Testimonials are an extremely powerful marketing tool. A well made testimonial connects the viewer’s emotional problem to solve with the solutions you are offering. It comes across as sincere and authentic without being “salsey.” In this post I will share with you a system to acquiring more emotional, meaningful, and memorable testimonials from your clients that sell from the heart.
Ask and you shall receive.
Testimonials can be looked upon as a deliberate extension of word of mouth marketing. You’re not waiting for the conversations to start happening, but taking control and actively collecting, assembling, and producing customer generated word of mouth- (aka testimonials.)
Many companies make the mistake of waiting for testimonials to trickle in. The trouble with this organic approach is they miss a tremendous opportunity to capture specific success stories that will resonate with their ideal clientele.
Who do you ask?
I suggest asking as many people as you can, but make sure to ask the ones that really were helped and touched by your product or service. The folks who exemplify your best clients because great customers attract great customers.
How do you ask?
Provide a simple and easy testimonial questionnaire.
Some take initiative and ask, but never give their client’s enough direction as to how they should write their testimonials. The result is either not getting enough content to work with in the message, or ending up having a bunch of ramblings that are all over the place with no focus.
The key is to set up a system that provides a venue for the client to easily and quickly give you the right type of testimonial that will resonate with your intended audience.

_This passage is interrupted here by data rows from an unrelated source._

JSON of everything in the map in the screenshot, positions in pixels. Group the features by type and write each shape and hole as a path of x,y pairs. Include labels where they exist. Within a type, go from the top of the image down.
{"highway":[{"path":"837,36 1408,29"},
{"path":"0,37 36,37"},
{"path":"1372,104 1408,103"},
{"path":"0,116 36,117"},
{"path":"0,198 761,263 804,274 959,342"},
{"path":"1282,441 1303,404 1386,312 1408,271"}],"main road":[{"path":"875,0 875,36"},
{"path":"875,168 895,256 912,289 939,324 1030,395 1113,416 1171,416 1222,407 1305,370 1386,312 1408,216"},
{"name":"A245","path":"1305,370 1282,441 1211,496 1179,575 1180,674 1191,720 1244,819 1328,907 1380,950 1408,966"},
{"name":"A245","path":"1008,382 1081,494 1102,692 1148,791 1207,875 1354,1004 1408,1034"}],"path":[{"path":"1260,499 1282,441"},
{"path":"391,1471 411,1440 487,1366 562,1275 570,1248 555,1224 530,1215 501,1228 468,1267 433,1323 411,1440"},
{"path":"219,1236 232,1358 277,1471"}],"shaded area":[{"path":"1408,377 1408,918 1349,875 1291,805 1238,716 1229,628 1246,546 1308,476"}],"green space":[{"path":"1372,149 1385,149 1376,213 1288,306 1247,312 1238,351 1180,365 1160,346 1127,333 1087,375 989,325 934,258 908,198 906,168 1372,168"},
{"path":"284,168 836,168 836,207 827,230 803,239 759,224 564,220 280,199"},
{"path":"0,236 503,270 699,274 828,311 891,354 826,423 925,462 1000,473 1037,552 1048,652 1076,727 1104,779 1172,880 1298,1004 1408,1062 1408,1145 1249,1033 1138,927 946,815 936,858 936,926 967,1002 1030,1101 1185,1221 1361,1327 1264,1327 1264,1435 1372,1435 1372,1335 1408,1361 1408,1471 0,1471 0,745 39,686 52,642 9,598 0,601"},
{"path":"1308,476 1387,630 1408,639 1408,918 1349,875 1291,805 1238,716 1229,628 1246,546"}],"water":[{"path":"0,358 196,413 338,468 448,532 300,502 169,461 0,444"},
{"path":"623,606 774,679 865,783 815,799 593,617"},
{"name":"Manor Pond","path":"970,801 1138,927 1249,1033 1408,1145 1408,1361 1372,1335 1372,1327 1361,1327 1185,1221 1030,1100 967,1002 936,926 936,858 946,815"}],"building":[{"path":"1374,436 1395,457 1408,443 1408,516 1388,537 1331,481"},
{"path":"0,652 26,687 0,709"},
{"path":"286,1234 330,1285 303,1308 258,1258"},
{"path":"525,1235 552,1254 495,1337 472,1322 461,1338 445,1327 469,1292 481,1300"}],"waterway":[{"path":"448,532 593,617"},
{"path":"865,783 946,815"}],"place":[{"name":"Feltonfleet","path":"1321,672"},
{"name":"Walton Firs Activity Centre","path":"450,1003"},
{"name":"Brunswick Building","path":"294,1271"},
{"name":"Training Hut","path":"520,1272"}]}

The most effective way to do this is to ask the right questions that structure your testimonials as stories with a beginning, middle, and end.
A well made testimonial connects the viewer’s emotional problem to solve with the solutions you are offering.
Why do it this way? Three reasons.
- Stories are easily remembered and shared.
- A good story follows a character’s hardships, struggles, and/or emotional journey complete with a happy ending. You are the hero.
- The story being told, if presented as truthful, will instill brand trust in the viewers mind.
Three simple focus areas that will keep your testimonials on track and in a story format.
- Before: What was your life like before using the product or service? What were your struggles, pains, anxieties, fears, anger, etc. What drew you to the product or service? Why did you pick up the phone?
- During: What was your life like working with the product or company? How did it/they solve your problem? What specific thing stood out to you?
- After: What is your life like now? What has been the marked improvement or benefit? Would you go back again or recommend? Why?
When do you ask?
As soon as possible after the product or service has been experienced.
I know that might seem too general, but every product or service is different. The key is to ask at the peak of their excitement.
Often times a customer or client will express their enthusiasm and delight in your product or service off the cuff. You’ll need to train yourself and your staff to immediately ask permission to capture their testimonial in the conversation.
How do they provide their testimonial?
I’ve found Google Forms to be a fast an effective way to send out questionnaires via email. Or you can embed the Google Form into your website. You can assign your form to be entered into a Google Spreadsheet for easy access and archiving. The spreadsheet can be shared with your team.
…great customers attract great customers.
You may want to simply send out an email with three story centered questions and receive the reply. Or, provide links to your Yelp, Facebook Business page, Merchant Circle, yahoo reviews, Google Places, pages.
Or have a physical questionnaire ready to hand out or up at your front desk. The main thing is to have a system in place.
Follow up
Make sure to follow up several times if you do not get a response right away. People are busy and they may forget to respond. Gentle reminders are to be expected.
**Special note**
Ask permission to edit their testimonial. I’ve never had a client have a problem with this. Just specify somewhere on the form and get a check mark. Google forms can handle this as well.
The key is to build an emotional story that connects the viewers pain to the subjects pain. The viewer gets to see how their pain will be solved. It’s all in a story format so it resonates deeply and is easy to remember and share.